Rendered images with source text
++++

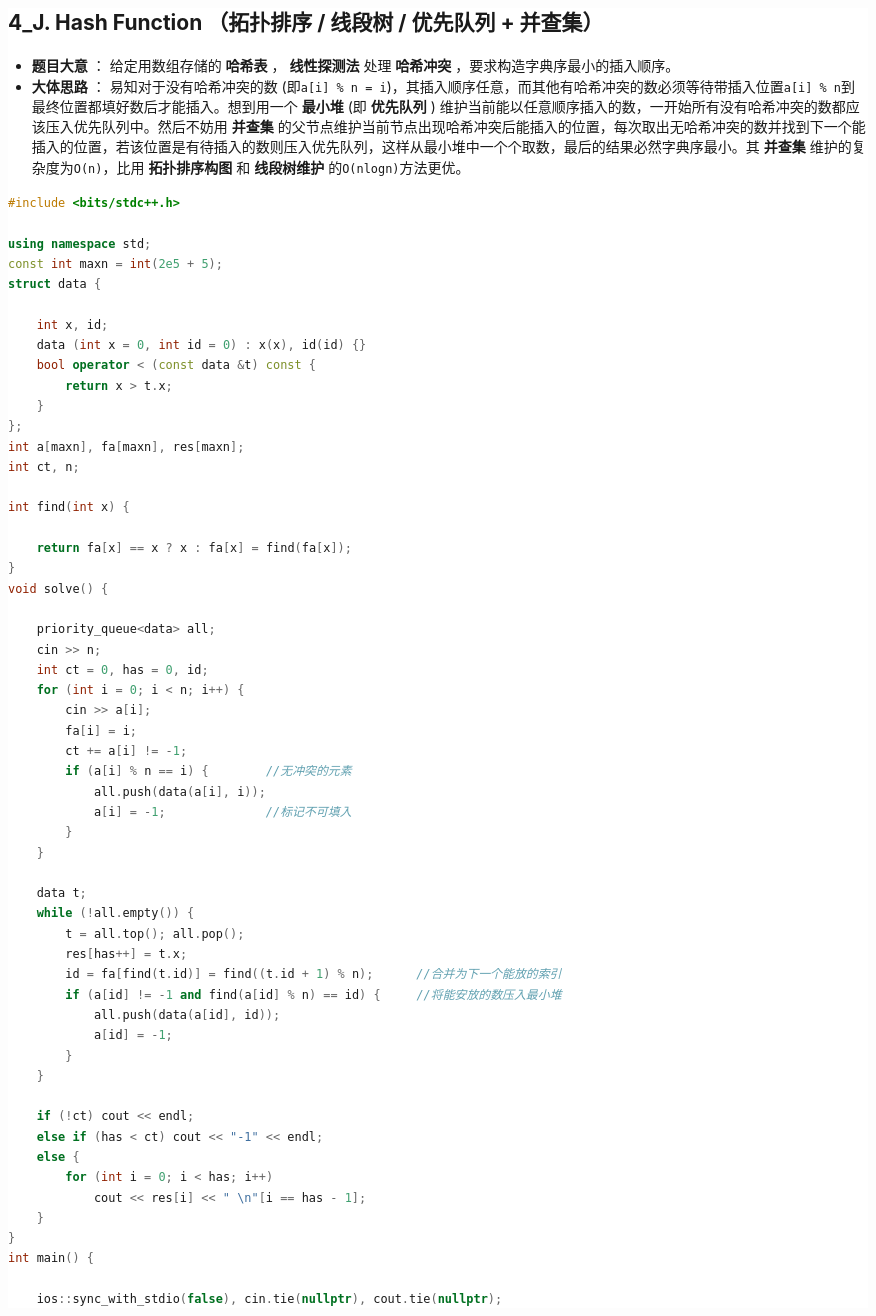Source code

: ## 4_J. Hash Function （拓扑排序 / 线段树 /  优先队列 + 并查集）
* **题目大意** ： 给定用数组存储的 **哈希表** ， **线性探测法** 处理 **哈希冲突** ，要求构造字典序最小的插入顺序。
* **大体思路** ： 易知对于没有哈希冲突的数 (即`a[i] % n = i`)，其插入顺序任意，而其他有哈希冲突的数必须等待带插入位置`a[i] % n`到最终位置都填好数后才能插入。想到用一个 **最小堆** (即 **优先队列** ) 维护当前能以任意顺序插入的数，一开始所有没有哈希冲突的数都应该压入优先队列中。然后不妨用 **并查集** 的父节点维护当前节点出现哈希冲突后能插入的位置，每次取出无哈希冲突的数并找到下一个能插入的位置，若该位置是有待插入的数则压入优先队列，这样从最小堆中一个个取数，最后的结果必然字典序最小。其 **并查集** 维护的复杂度为`O(n)`，比用 **拓扑排序构图** 和 **线段树维护** 的`O(nlogn)`方法更优。

```c++
#include <bits/stdc++.h>

using namespace std;
const int maxn = int(2e5 + 5);
struct data {

    int x, id;
    data (int x = 0, int id = 0) : x(x), id(id) {}
    bool operator < (const data &t) const {
        return x > t.x;
    }
};
int a[maxn], fa[maxn], res[maxn];
int ct, n;

int find(int x) {

    return fa[x] == x ? x : fa[x] = find(fa[x]);
}
void solve() {

    priority_queue<data> all;
    cin >> n;
    int ct = 0, has = 0, id;
    for (int i = 0; i < n; i++) {
        cin >> a[i];
        fa[i] = i;
        ct += a[i] != -1;
        if (a[i] % n == i) {        //无冲突的元素
            all.push(data(a[i], i));
            a[i] = -1;              //标记不可填入
        }
    }

    data t;
    while (!all.empty()) {
        t = all.top(); all.pop();
        res[has++] = t.x;
        id = fa[find(t.id)] = find((t.id + 1) % n);      //合并为下一个能放的索引
        if (a[id] != -1 and find(a[id] % n) == id) {     //将能安放的数压入最小堆
            all.push(data(a[id], id));
            a[id] = -1;
        }
    }

    if (!ct) cout << endl;
    else if (has < ct) cout << "-1" << endl;
    else {
        for (int i = 0; i < has; i++)
            cout << res[i] << " \n"[i == has - 1];
    }
}
int main() {

    ios::sync_with_stdio(false), cin.tie(nullptr), cout.tie(nullptr);
```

++++

Your copy should match the records above exactly, apart from the pictures, which stay out.

Task response:
Source code

: ## 4_J. Hash Function （拓扑排序 / 线段树 /  优先队列 + 并查集）
* **题目大意** ： 给定用数组存储的 **哈希表** ， **线性探测法** 处理 **哈希冲突** ，要求构造字典序最小的插入顺序。
* **大体思路** ： 易知对于没有哈希冲突的数 (即`a[i] % n = i`)，其插入顺序任意，而其他有哈希冲突的数必须等待带插入位置`a[i] % n`到最终位置都填好数后才能插入。想到用一个 **最小堆** (即 **优先队列** ) 维护当前能以任意顺序插入的数，一开始所有没有哈希冲突的数都应该压入优先队列中。然后不妨用 **并查集** 的父节点维护当前节点出现哈希冲突后能插入的位置，每次取出无哈希冲突的数并找到下一个能插入的位置，若该位置是有待插入的数则压入优先队列，这样从最小堆中一个个取数，最后的结果必然字典序最小。其 **并查集** 维护的复杂度为`O(n)`，比用 **拓扑排序构图** 和 **线段树维护** 的`O(nlogn)`方法更优。

```c++
#include <bits/stdc++.h>

using namespace std;
const int maxn = int(2e5 + 5);
struct data {

    int x, id;
    data (int x = 0, int id = 0) : x(x), id(id) {}
    bool operator < (const data &t) const {
        return x > t.x;
    }
};
int a[maxn], fa[maxn], res[maxn];
int ct, n;

int find(int x) {

    return fa[x] == x ? x : fa[x] = find(fa[x]);
}
void solve() {

    priority_queue<data> all;
    cin >> n;
    int ct = 0, has = 0, id;
    for (int i = 0; i < n; i++) {
        cin >> a[i];
        fa[i] = i;
        ct += a[i] != -1;
        if (a[i] % n == i) {        //无冲突的元素
            all.push(data(a[i], i));
            a[i] = -1;              //标记不可填入
        }
    }

    data t;
    while (!all.empty()) {
        t = all.top(); all.pop();
        res[has++] = t.x;
        id = fa[find(t.id)] = find((t.id + 1) % n);      //合并为下一个能放的索引
        if (a[id] != -1 and find(a[id] % n) == id) {     //将能安放的数压入最小堆
            all.push(data(a[id], id));
            a[id] = -1;
        }
    }

    if (!ct) cout << endl;
    else if (has < ct) cout << "-1" << endl;
    else {
        for (int i = 0; i < has; i++)
            cout << res[i] << " \n"[i == has - 1];
    }
}
int main() {

    ios::sync_with_stdio(false), cin.tie(nullptr), cout.tie(nullptr);
```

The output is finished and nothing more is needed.